Hi @SaeranVasanthakumar, no worries and thanks for the reply.

It’s possible to get up to 40 years of data in one go so it’s fairly straightforward to create an updated TMY file if needed. I’ve started processing uncertainty values although one needs to really understand what it means in this context.

On the other hand, to consider airport data as ‘real’ and reanalysis data as ‘simulated’ or ‘approximate’ is a bit of a mischaracterization I think. One way to think of it is to consider the room temperature as reported by your thermostat vs. another that takes in the thermostat reported temperature, plus a thermal imaging of the room, the location of the thermostat in the room in relation to the window, and the laws of thermodynamics etc. There is much more math involved in the latter processing but it doesn’t make it anymore unreal. NREL also recommends using gridded data over point-source data, probably because deriving radiation parameters from airport-reported sky coverage is really quite problematic (as I discussed here).

But in any case, if the models are not calibrated, it really just comes down to a matter of convenience to use the weather data that’s sufficiently correct to drive design decisions. As I like to quote, ‘all models are wrong, but some are useful.’
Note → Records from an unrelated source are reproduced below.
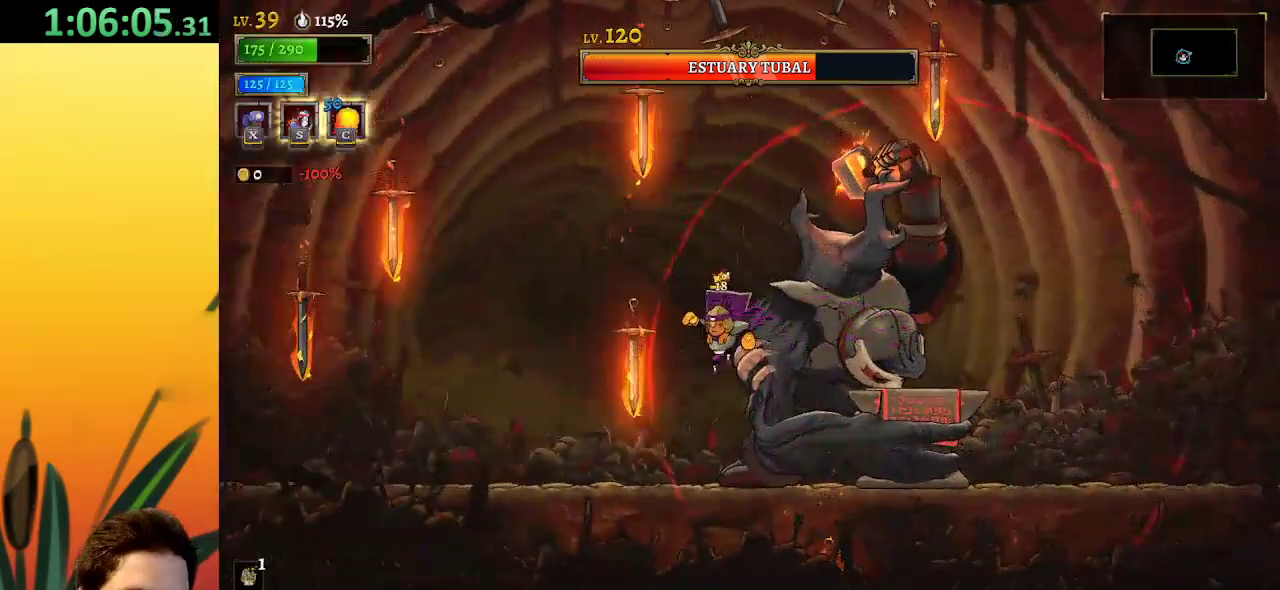
{"keys": ["left", "z"], "events": [[417, "left", "down"], [467, "z", "down"]]}
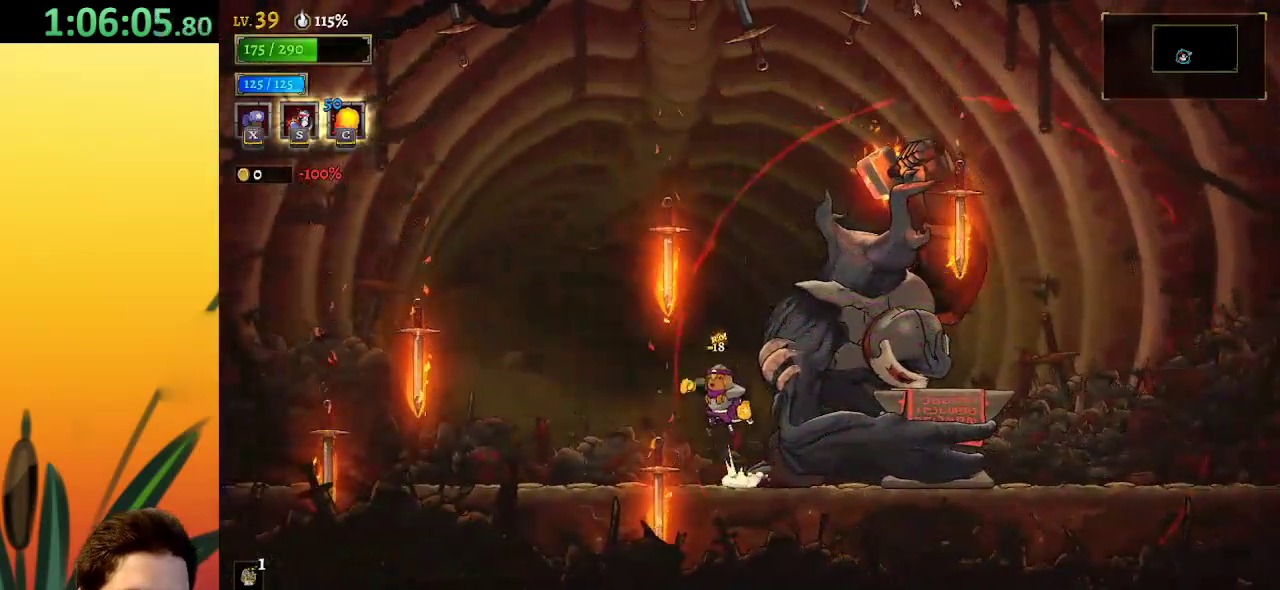
{"keys": ["left"], "events": [[17, "z", "up"], [167, "a", "down"], [434, "a", "up"]]}
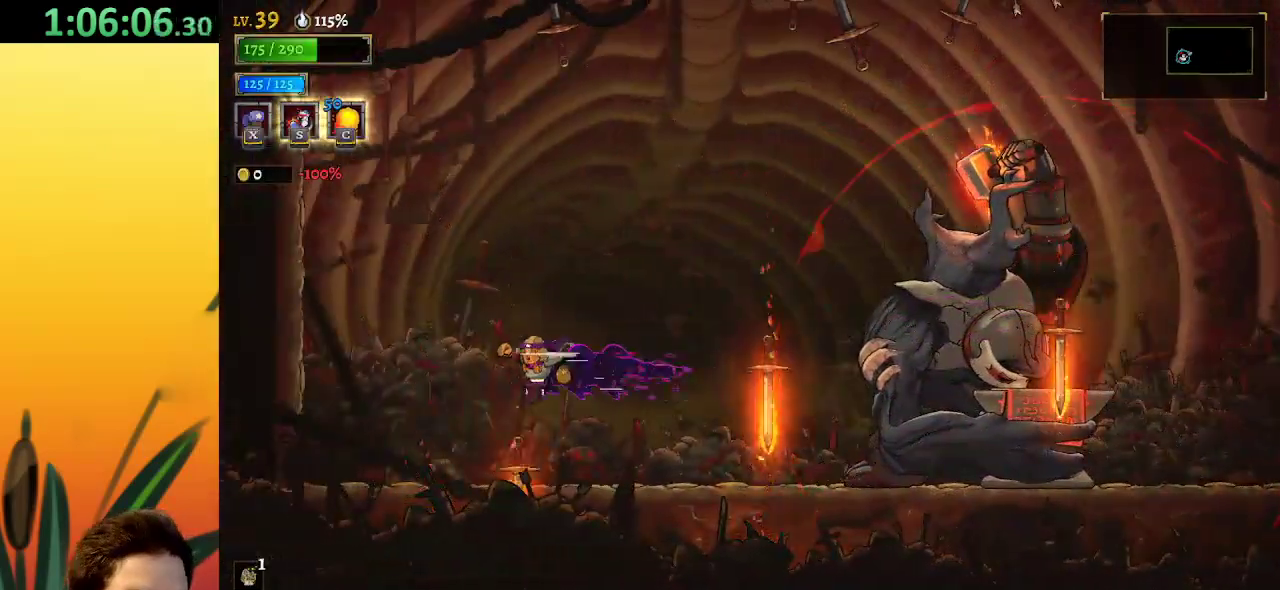
{"keys": ["right"], "events": [[34, "left", "up"], [84, "right", "down"]]}
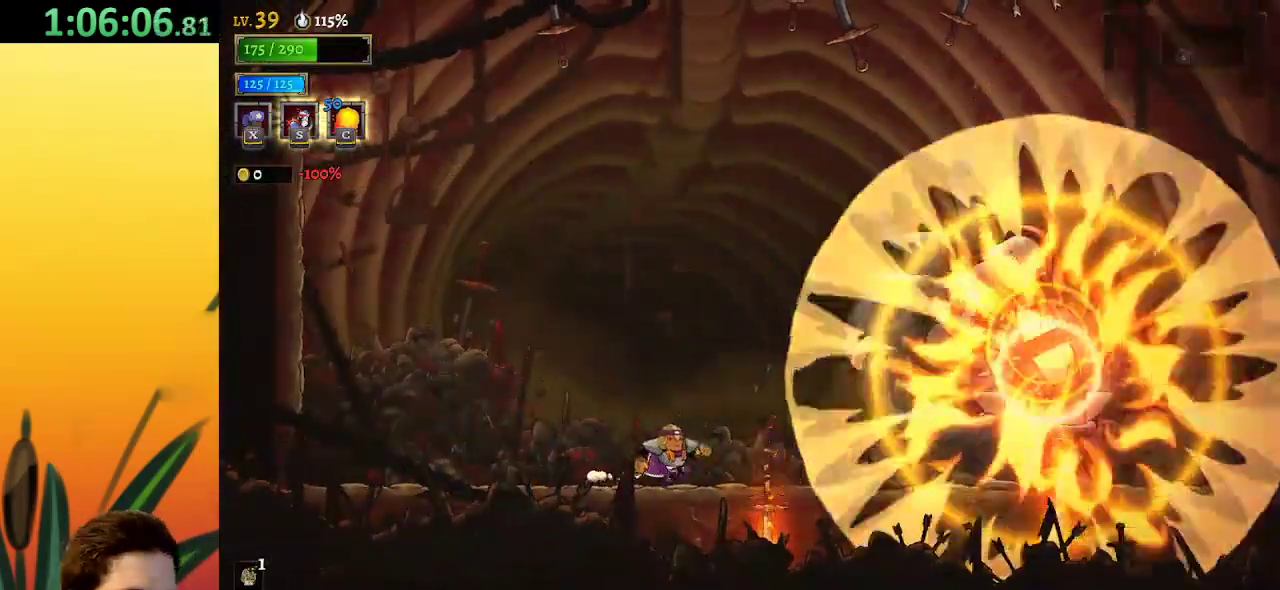
{"keys": ["x"], "events": [[100, "z", "down"], [150, "x", "down"], [200, "right", "up"], [250, "z", "up"]]}
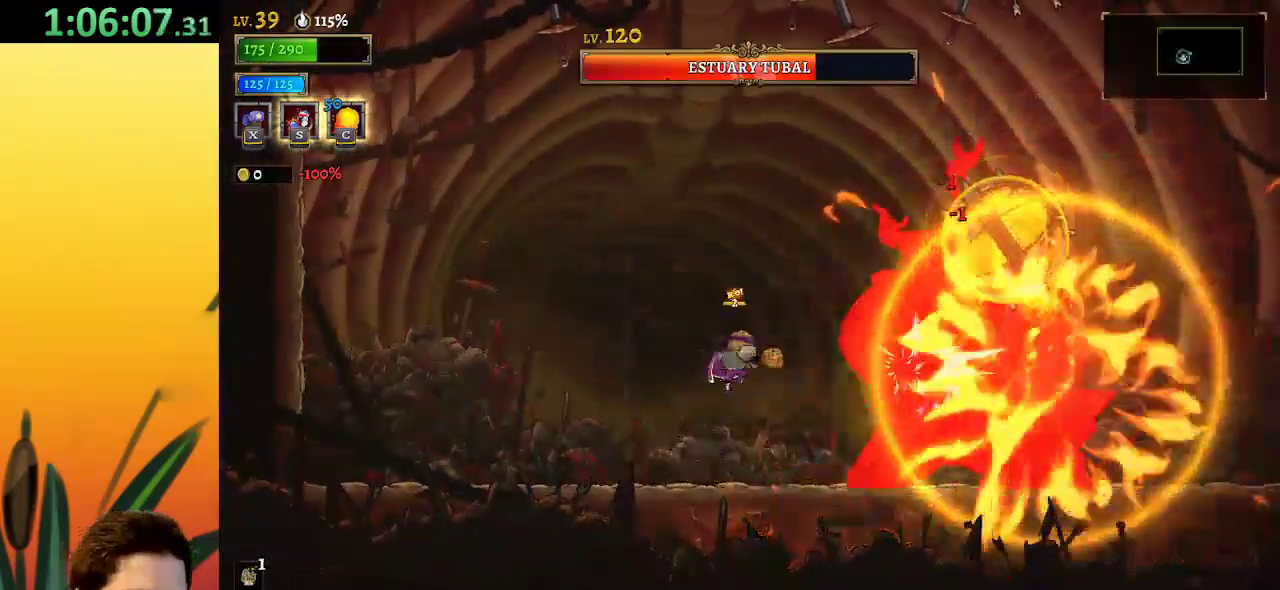
{"keys": ["x"], "events": []}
SaeranVasanthakumar · November 14, 2020, 3:34am

Thanks @josephyang for going into the subtleties of reanalysis data. Just to make sure I understand this completely, when you say the following:

On the other hand, to consider airport data as ‘real’ and reanalysis data as ‘simulated’ or ‘approximate’ is a bit of a mischaracterization I think. One way to think of it is to consider the room temperature as reported by your thermostat vs. another that takes in the thermostat reported temperature, plus a thermal imaging of the room, the location of the thermostat in the room in relation to the window, and the laws of thermodynamics etc. There is much more math involved in the latter processing but it doesn’t make it anymore unreal. NREL also recommends using gridded data over point-source data, probably because deriving radiation parameters from airport-reported sky coverage is really quite problematic (as I discussed here).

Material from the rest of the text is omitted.